From the image, guess who was top dog?  It is humbling to read the conference proceedings, since there was more brain power in that group, than any conference I have attended, yet the results did not even anticipate the next decade of biology. Genetic screens defined the terrain.

None of this is to imply that students of theory will not have an impact on biology. A PhD in a theoretical subject plus good taste in biology is very good preparation for deciding what the right experiment to do is.  The theorists who worked in partner labs did very interesting experiments (in the judgement of the lab head), that would never have been done by biologists (why? I can only speculate, but the data is solid),

What is a productive level of abstraction? Difficult to define generally but you know it when you see it. Consider the field of ‘synthetic embryology’ or more properly embryo models. (The former term was vetoed by Science magazine as the title of a review on the subject Science_review.) Whatever the moniker, the goal is to construct a viable embryo or organ from embryonic stem cells, following the Feynman mantra of building to understand, which is more relevant to biology than physics. The synthetic route very much facilitates manipulating the pieces to see what causes what, particularly in the case of mouse and human where development is in mother and for human the experiments would contravene the most minimal ethics.

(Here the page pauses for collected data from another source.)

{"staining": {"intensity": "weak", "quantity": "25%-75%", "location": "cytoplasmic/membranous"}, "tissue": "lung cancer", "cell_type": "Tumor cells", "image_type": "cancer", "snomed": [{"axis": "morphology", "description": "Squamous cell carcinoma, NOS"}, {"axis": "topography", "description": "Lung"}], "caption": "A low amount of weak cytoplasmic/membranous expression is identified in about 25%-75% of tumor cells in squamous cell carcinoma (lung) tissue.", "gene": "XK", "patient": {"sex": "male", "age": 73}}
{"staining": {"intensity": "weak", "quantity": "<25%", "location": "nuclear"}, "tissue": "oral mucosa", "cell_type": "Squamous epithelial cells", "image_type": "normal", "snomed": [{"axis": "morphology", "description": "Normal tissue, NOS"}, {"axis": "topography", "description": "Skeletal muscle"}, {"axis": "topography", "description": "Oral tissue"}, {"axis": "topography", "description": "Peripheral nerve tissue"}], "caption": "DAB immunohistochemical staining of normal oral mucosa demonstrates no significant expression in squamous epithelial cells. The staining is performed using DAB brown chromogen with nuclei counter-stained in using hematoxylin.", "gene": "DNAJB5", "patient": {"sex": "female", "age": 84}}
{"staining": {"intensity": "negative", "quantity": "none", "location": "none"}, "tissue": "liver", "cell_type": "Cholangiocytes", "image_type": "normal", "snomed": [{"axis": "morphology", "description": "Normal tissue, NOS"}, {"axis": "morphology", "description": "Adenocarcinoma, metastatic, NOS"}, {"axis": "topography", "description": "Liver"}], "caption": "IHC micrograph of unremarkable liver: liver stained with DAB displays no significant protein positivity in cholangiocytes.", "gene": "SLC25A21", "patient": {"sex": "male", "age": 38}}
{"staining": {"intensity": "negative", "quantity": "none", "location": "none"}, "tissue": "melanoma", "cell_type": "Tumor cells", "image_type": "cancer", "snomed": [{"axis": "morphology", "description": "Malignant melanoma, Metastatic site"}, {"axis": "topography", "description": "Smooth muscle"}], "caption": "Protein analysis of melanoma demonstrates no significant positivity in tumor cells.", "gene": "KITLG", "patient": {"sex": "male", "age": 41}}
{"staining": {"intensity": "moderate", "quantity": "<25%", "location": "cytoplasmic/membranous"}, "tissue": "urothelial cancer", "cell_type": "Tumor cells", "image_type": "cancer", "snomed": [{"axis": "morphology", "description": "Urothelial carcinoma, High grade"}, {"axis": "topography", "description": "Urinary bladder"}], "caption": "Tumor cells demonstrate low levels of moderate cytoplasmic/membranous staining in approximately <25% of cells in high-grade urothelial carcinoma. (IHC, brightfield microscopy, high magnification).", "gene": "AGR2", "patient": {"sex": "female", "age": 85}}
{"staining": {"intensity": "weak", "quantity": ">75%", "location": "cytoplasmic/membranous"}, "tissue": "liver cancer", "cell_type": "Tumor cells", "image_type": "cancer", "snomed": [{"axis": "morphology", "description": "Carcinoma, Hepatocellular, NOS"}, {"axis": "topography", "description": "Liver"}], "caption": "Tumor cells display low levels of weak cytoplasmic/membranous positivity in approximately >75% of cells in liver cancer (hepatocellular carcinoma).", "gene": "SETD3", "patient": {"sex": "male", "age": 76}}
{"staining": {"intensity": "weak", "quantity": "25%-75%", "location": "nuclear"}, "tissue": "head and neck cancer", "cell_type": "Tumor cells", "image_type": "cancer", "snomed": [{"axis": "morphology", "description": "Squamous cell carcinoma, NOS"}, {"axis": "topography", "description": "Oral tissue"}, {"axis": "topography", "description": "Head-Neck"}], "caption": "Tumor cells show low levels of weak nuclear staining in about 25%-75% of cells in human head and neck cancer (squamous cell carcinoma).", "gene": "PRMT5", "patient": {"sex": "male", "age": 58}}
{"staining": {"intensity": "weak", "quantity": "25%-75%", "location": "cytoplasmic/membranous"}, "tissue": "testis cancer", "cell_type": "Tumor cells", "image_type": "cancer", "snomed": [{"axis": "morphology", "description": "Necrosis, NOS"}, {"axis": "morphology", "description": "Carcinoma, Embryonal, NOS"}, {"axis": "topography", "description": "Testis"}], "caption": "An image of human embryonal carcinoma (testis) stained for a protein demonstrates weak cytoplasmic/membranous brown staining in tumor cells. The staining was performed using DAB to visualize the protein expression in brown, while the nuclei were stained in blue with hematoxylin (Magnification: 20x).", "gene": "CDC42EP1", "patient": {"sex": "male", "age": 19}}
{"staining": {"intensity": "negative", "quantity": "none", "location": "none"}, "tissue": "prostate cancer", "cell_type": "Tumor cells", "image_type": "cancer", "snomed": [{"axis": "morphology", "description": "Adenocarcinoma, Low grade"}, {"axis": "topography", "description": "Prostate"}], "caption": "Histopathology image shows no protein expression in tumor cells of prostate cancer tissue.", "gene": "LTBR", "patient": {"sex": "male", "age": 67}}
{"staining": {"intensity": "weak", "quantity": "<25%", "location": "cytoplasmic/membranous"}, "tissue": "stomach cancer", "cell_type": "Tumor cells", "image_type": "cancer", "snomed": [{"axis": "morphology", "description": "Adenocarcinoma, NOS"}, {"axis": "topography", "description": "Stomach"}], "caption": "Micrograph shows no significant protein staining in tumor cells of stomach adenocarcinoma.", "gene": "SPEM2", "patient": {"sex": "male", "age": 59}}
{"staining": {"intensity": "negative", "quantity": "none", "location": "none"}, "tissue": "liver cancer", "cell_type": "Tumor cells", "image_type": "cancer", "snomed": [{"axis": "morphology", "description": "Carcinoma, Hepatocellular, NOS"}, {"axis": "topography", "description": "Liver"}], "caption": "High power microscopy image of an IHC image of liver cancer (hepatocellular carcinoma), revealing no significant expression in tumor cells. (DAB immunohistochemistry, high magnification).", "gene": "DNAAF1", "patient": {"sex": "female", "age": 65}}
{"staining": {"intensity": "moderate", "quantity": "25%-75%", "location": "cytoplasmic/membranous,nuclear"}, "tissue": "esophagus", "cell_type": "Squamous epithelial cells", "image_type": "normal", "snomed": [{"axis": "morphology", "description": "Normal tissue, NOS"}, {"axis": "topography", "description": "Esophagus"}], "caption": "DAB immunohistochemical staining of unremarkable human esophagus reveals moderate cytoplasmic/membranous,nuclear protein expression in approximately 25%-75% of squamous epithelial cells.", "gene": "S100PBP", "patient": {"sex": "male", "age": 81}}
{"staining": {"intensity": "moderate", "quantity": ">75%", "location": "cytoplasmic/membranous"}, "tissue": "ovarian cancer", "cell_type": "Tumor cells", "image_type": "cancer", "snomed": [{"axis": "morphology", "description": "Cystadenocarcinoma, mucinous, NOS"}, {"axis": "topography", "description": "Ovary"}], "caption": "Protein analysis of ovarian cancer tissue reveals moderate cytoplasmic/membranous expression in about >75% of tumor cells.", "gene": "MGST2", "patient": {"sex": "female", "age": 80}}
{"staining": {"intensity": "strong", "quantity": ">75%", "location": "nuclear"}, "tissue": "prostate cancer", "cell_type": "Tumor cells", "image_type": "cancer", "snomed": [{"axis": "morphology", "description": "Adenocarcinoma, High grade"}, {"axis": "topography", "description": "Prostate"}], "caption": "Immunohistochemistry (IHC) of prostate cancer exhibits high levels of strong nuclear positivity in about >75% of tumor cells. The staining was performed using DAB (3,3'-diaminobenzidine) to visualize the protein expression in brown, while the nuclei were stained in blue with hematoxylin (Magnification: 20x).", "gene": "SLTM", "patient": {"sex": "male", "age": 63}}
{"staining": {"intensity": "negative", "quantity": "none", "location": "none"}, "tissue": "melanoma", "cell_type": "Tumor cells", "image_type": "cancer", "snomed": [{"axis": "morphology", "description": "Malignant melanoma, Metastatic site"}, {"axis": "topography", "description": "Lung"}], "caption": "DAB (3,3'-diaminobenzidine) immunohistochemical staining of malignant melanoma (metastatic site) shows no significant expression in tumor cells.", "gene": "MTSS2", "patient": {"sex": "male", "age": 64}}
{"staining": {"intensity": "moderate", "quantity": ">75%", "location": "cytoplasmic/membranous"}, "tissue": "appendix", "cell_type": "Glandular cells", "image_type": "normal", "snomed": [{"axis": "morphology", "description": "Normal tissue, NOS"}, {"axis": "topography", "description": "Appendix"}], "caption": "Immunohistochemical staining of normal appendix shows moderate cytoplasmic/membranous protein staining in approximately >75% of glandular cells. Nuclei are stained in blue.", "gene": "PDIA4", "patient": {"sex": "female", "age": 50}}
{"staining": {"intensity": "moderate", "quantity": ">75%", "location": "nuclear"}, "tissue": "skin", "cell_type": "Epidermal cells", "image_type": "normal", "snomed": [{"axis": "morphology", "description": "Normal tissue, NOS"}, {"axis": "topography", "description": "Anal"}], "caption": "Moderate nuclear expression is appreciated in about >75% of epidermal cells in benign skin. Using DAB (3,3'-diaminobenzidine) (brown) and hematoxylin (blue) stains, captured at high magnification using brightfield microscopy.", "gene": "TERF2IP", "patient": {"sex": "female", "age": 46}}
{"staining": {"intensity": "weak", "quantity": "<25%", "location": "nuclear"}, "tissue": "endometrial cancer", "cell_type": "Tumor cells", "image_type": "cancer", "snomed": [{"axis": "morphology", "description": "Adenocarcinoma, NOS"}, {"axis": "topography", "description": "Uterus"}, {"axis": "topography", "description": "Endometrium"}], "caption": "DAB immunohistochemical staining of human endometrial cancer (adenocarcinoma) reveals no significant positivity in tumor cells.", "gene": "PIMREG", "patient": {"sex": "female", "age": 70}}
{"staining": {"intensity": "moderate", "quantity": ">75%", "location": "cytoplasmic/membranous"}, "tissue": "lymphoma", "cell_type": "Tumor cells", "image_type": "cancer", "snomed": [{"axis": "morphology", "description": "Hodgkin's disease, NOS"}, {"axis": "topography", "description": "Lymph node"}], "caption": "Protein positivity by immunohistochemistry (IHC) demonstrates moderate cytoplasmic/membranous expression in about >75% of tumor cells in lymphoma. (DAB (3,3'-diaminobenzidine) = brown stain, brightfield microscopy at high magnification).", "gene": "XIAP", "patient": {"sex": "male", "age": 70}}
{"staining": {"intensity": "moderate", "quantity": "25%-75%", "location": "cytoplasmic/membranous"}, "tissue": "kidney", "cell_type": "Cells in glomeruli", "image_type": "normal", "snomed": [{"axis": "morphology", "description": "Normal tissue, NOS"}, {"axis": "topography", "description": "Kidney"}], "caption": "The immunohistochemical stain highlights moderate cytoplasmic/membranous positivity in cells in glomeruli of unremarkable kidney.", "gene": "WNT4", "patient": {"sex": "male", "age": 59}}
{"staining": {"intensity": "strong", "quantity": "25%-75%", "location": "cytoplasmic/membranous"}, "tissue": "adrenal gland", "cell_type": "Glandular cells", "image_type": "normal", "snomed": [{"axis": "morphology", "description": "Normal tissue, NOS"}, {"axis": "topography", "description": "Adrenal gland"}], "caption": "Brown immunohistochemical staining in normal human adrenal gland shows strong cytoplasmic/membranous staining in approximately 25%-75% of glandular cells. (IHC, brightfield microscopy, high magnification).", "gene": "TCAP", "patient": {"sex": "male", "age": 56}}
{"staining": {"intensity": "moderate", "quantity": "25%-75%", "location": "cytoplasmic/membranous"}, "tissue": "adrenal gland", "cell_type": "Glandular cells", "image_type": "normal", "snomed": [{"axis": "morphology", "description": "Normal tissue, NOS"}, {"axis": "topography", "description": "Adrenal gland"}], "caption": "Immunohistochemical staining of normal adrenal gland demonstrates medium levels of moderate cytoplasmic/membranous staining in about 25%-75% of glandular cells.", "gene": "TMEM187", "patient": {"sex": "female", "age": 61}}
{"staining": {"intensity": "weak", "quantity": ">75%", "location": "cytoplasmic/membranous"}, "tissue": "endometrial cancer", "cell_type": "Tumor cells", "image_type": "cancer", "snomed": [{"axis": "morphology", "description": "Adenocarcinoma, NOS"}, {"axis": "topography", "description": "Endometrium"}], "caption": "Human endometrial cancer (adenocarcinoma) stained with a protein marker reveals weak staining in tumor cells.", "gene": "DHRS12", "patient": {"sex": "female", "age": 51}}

An instance is the micropatterned differentiation of stem cells invented by Warmflash (an ex-theorist), and an image from the paper has been reproduced in at least one development textbook, a more recent sample below.

Figure  SEQ Figure \* ARABIC 1 Micropattern slide (0.5mm disks) showing reproducibility of patterns after 48h of BMP (thanks to Anna Yoney).  Markers: (from outside in) GATA3, BRA,  SOX2

To everyone’s surprise, gastrulation (the formation of the body axis and the first step in cell fate specification into ectoderm, mesoderm, and endoderm, the germ-layers) takes place on a coated glass surface in the figure, as best it can. The fetus to be, in a real human embryo, also starts out as an epithelial sheet, more comfortably nestled on a cellular layer of extra-embryonic endoderm.  The signaling hierarchy downstream of the first inductive signal is intact (judging by mouse), along with secreted inhibitors, and the topology of the germ-layers arrangement. The synthetic system no doubt butchers the levels, timing, and spatial distribution of the real embryonic signals, but the outcome has many similarities with the embryo showing the canalization present throughout development.  The micropatterns are a much more tractable system to study than a 3D embryo implanted in mother, and it’s much easier to knock out genes, fluorescently tag them, etc in cell lines than making a mouse, or contemplate making a monkey. There are now many synthetic embryo models, beginning from the most startling of these by Y. Sasai in 2012, and in my view, they will become a larger component of developmental biology in coming years. Their success will be measured by what they reveal about real embryos.

A well-worn putdown of the synthetic embryologist is the quote of V. Hamburger (a student of Spemann who lived to be a hundred) “Our real teacher has been and still is the embryo—who is, incidentally, the only teacher who is always right”. Hamburger never imagined building an embryo de-novo from cells and achieving a molecular level understanding of self-organization.  An analogy should be made with mammalian cell culture (Lasker award to T. Puck in 1958).  We learned a great deal of cell biology and signal transduction biochemistry from very aberrant, essentially cancer cells, that could be maintained in culture.